[EXTRACTED MATERIAL Boundary: Start]
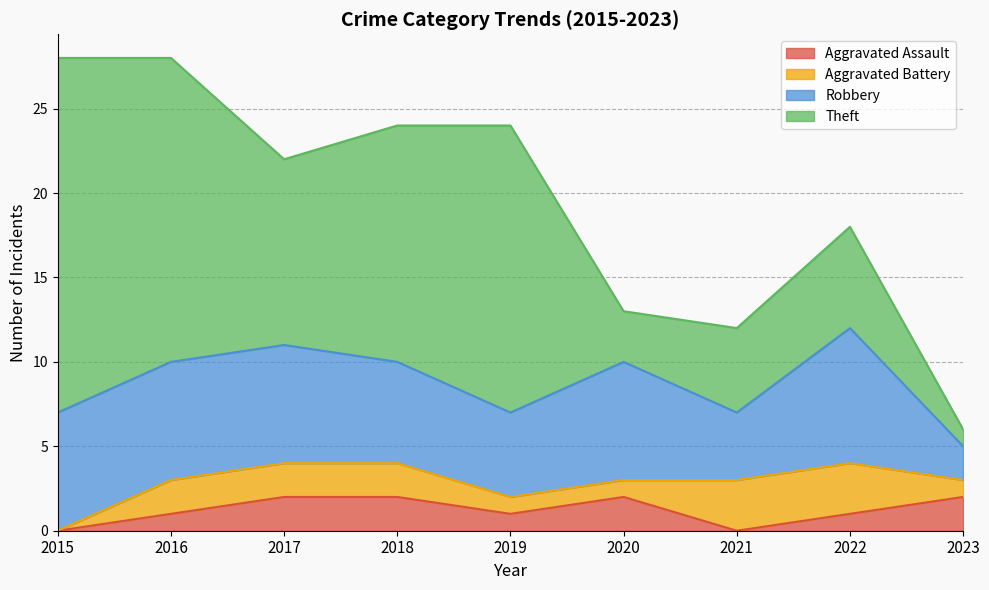

What value does the Robbery series have at 2020?

7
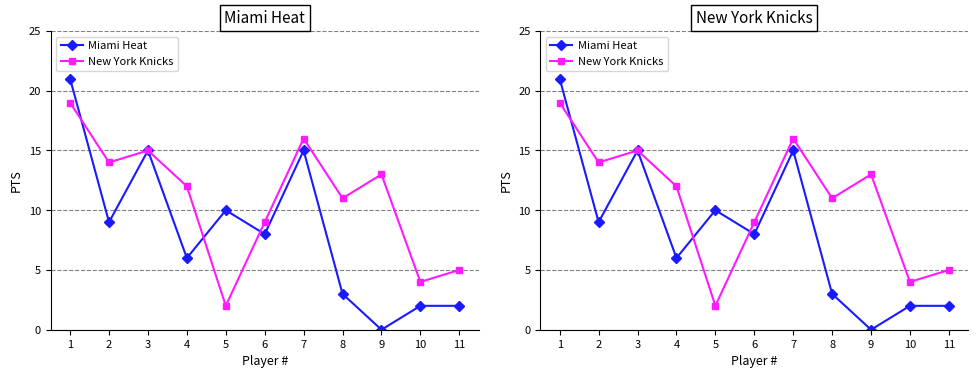

True or false: New York Knicks has more than 2 points higher than both neighbors.

True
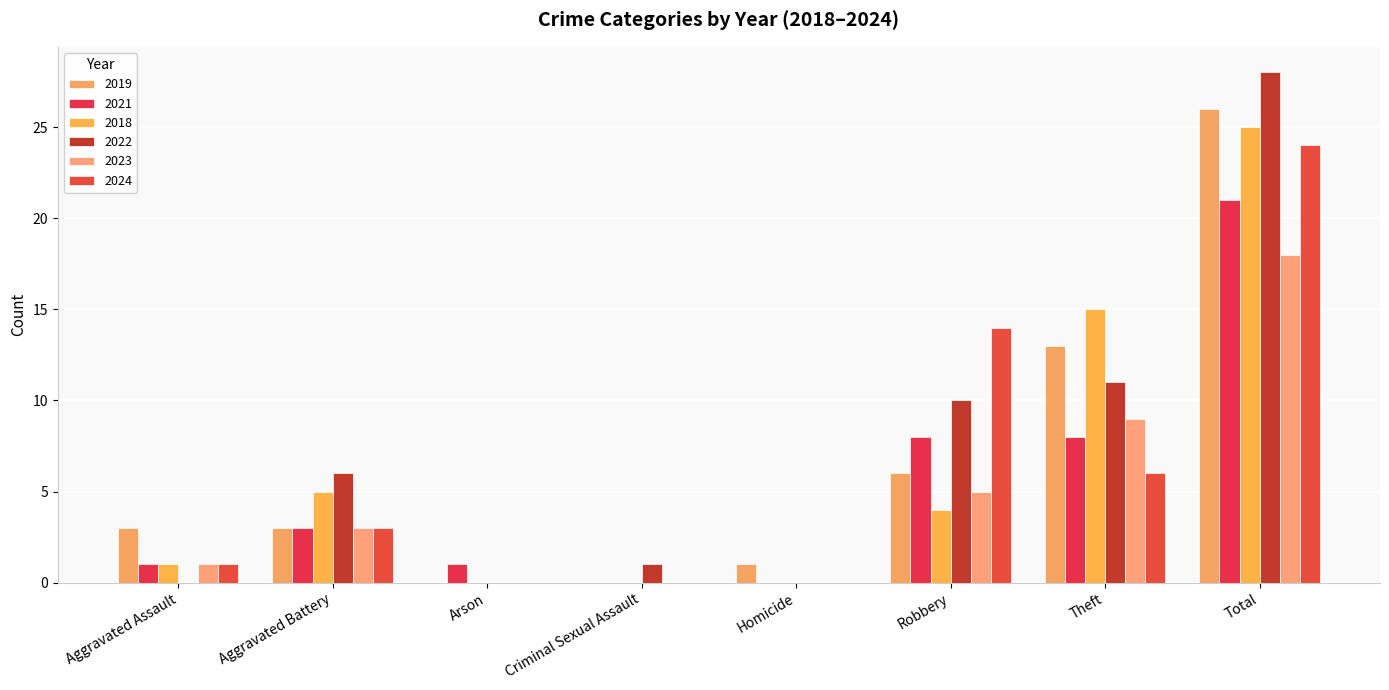

What is the sum of the 2018 values at Theft and Robbery?

19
[EXTRACTED MATERIAL Boundary: End]
### TASK BRIEF
Turn every line of the rows above into a numbered list, dropping the blank lines. Leave the pictures out of your answer.

### SOLUTION TO THIS TASK
1. What value does the Robbery series have at 2020?
2. 7
3. True or false: New York Knicks has more than 2 points higher than both neighbors.
4. True
5. What is the sum of the 2018 values at Theft and Robbery?
6. 19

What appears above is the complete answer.